The Court has considered the evidence presented at the hearing and the representations of counsel, and finds that several factors weigh in favor of approving the Application. First, the Price Law Office has a good reputation for Chapter 11 work. Second, to force the Price Law [1]
Office to wait an extended period of time for payment for their services in this case, which is anticipated to be large and complicated, would be a hardship on the Price Law Office. Third, the Court is satisfied that the Price Law Office could respond to any subsequent disgorgement of fees should that become necessary. Fourth, the Application has been noticed to creditors and parties in interest, and any fee applications will also be so noticed. Fifth, the amount of the retainer is reasonable for the size and complexity of this case.

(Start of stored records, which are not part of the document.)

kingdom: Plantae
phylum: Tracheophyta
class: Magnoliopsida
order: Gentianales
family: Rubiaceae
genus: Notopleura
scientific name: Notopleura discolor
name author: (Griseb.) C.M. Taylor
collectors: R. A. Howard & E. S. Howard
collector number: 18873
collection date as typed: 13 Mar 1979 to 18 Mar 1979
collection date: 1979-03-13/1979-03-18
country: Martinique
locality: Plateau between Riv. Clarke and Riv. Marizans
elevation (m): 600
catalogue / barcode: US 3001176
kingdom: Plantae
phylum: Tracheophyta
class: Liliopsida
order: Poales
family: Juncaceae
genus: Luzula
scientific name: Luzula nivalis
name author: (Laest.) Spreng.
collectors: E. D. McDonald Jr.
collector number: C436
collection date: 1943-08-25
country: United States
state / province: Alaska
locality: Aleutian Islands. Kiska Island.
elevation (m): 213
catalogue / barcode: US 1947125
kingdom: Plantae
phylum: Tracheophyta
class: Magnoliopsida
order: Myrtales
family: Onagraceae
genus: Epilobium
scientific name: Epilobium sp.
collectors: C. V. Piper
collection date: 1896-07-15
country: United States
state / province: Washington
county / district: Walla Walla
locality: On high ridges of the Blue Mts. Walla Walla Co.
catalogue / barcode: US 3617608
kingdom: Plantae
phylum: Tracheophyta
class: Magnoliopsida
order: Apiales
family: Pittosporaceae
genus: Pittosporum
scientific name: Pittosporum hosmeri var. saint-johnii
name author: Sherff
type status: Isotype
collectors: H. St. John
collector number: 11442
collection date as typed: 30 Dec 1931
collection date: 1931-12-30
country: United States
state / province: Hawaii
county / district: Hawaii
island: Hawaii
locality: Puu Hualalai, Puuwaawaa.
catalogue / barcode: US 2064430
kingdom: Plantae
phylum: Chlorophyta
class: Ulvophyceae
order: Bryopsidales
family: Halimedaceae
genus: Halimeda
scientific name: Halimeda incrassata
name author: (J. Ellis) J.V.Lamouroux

Sixth, the retainer will not have an adverse economic impact on the Debtor’s ongoing business operations or the Debtor’s ability to reorganize; in fact, it will likely enhance the debtor’s prospects.
Therefore, it is hereby ordered that the Application to employ the Price Law Office is granted in part and denied in part, as follows:
1. The Debtor is authorized to transfer $5,000.00 to the Price Law Office in addition to the $5,000.00 that the Debtor has already transferred to the Price Law Office. The Debtor is also authorized to make periodic transfers of funds to the Price Law Office until the Debtor has paid a total retainer of $20,000.00 (the “Retainer”).
2. No fees may be paid from the Retainer until they are approved by the Court. 3. Any fees that are approved by the Court and paid to the Price Law Office, whether paid from the Retainer or by the Debtor, are subject to disgorgement if it is later determined by the Court that the payment violates the priority scheme of the Bankruptcy Code.
4. The SunTrust Objection and the Orrell’s Objection are sustained to the extent that they object to the Debtor granting to the Price Law Office a deed of trust on the Debtor’s real property. Otherwise, said Objections are overruled.
5. If the Debtor’s case is converted to one under Chapter 7 of the Bankruptcy Code, then any unused portion of the Retainer must be promptly transferred to the Chapter 7 Trustee. [2] Parties in Interest
Michael D. West, Esq.
Faiger M. Blackwell
Robert E. Price, Esq.
Kenneth M. Greene, Esq.
Christopher A. Raines, Esq.
[1] No party objected to the Price Law Office being employed by the Debtor, only to the Debtor’s proposal to give the Price Law Office, post-petition, a retainer and deeds of trust on two tracts of the Debtor’s real property.
[2] See Lamie v. United States Trustee, 540 U.S. 526, 538-39 (2004)(debtor attorney not eligible for compensation from Chapter 7 estate).